* _Task directions_: Copy each line of the data below in which the word "input" can be found.

* _Extracted entries_:
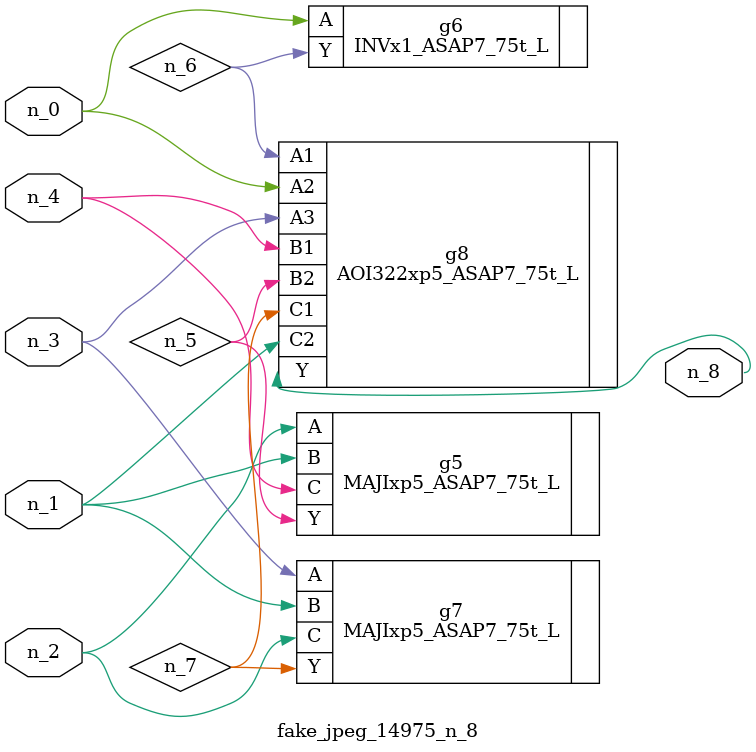
<source format=v>
module fake_jpeg_14975_n_8 (n_3, n_2, n_1, n_0, n_4, n_8);

input n_3;
input n_2;
input n_1;
input n_0;
input n_4;

output n_8;

wire n_6;
wire n_5;
wire n_7;

MAJIxp5_ASAP7_75t_L g5 ( 
.A(n_2),
.B(n_1),
.C(n_4),
.Y(n_5)
);

INVx1_ASAP7_75t_L g6 ( 
.A(n_0),
.Y(n_6)
);

MAJIxp5_ASAP7_75t_L g7 ( 
.A(n_3),
.B(n_1),
.C(n_2),
.Y(n_7)
);

AOI322xp5_ASAP7_75t_L g8 ( 
.A1(n_6),
.A2(n_0),
.A3(n_3),
.B1(n_4),
.B2(n_5),
.C1(n_7),
.C2(n_1),
.Y(n_8)
);


endmodule
</source>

* _Solution to this problem_:
input n_3;
input n_2;
input n_1;
input n_0;
input n_4;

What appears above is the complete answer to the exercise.